The question may be fairly asked based on two critical measures provided by the Georgia Department of Public Health.
Two charts point to the possibility that the pandemic has peaked.
First is the DPH chart of Covid newly reported cases from the beginning of the pandemic last March to today’s report of a daily case report under 3,000 new cases.
Second is the tabulation of how many Covid patients are occupying hospital beds across the state: That number is headed steadily downward.
In both cases, in the parlance of epidemiologists, the “curve” in both charts shows a double peak: The first smaller one last July into August, and the second larger one in the first half of January 2021. Both charts are shown in this article.
The numbers are trending in a better direction than they have been in many weeks. Today’s total case number across the state is 752,448, which is 2,581 new cases.

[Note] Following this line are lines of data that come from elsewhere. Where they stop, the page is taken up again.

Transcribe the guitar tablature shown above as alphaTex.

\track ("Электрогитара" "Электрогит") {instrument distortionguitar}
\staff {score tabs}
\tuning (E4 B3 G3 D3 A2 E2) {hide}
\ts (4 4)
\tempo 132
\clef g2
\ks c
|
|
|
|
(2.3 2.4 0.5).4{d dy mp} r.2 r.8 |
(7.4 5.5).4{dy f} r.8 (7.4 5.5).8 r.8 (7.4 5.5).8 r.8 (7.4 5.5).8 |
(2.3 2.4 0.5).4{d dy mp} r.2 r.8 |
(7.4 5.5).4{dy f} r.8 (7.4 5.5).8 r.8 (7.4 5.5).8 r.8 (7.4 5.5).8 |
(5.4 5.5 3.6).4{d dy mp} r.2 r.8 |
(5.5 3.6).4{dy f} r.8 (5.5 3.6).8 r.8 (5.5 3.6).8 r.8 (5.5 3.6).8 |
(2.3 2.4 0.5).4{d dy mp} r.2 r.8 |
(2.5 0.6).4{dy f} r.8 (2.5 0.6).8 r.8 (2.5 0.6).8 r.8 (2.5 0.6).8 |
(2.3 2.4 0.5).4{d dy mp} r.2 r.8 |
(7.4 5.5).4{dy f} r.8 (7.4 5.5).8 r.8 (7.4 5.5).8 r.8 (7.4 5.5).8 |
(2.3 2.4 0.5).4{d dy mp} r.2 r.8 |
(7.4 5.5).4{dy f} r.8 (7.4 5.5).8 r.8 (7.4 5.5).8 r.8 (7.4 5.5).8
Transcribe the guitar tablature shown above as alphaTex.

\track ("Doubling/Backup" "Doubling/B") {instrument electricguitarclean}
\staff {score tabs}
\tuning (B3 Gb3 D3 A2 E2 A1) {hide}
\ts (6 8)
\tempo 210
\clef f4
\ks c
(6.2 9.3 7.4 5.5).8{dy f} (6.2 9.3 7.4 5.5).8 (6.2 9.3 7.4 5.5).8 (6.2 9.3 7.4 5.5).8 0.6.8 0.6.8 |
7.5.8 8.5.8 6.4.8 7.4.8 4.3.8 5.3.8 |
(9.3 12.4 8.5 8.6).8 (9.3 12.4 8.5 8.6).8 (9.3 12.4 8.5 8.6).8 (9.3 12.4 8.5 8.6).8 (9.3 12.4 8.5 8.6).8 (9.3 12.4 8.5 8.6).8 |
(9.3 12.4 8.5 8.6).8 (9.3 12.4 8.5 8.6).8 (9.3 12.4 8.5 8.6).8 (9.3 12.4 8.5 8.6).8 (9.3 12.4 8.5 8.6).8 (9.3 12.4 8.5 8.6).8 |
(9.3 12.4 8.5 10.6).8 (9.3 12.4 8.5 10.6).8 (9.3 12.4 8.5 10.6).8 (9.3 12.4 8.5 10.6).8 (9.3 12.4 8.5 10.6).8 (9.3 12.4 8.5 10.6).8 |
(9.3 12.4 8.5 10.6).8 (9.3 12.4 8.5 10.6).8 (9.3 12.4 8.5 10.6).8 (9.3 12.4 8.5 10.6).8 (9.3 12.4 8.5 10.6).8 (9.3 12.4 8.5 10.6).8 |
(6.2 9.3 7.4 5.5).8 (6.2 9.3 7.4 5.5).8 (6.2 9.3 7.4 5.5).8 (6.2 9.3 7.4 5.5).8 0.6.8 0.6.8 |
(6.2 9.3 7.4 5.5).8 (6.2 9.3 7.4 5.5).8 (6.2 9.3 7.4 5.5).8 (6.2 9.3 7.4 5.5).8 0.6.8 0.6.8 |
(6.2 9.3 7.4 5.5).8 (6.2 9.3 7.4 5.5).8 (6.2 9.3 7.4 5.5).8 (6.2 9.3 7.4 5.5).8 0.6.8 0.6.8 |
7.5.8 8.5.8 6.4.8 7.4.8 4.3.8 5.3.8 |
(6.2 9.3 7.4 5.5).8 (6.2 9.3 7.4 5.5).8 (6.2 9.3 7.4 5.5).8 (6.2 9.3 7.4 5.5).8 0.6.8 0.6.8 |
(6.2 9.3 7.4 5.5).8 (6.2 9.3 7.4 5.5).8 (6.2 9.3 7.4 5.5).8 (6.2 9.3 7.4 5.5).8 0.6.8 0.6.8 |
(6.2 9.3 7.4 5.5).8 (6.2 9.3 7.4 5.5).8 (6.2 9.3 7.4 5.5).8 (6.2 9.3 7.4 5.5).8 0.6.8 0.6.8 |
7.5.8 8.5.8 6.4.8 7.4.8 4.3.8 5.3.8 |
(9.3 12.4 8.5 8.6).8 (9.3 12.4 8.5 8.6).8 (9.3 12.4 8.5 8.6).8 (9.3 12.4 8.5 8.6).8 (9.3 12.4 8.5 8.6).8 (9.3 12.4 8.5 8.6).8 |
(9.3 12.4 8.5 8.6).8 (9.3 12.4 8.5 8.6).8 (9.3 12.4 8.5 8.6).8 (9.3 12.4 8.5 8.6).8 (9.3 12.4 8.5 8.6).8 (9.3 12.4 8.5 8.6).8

In Fayette, the county added 28 new cases to bring the total to 5,180 total cumulative cases.
Fayette’s death toll is at 103 fatalities since last March, while the state is at 12,613 deaths, 43 new fatalities reported today.
Fayette’s 2-week new case average has dropped under 10% for the first time since just before Christmas.
Statewide, patients hospitalized for treatment of serious cases peaked at 5,717 Jan. 13. That number of Covid patients in hospital beds has dropped to 4,094 in today’s report, which is 1,623 fewer (28.3%) than the peak.
Questions that can also be fairly asked: Are future peaks ahead, and will they be comparable to those in the first year of the pandemic?
With vaccinations underway (albeit less rapidly than many would wish), and with a new variant of the coronavirus now showing up in several georgia counties, the answer today can only be a hopeful “maybe not.”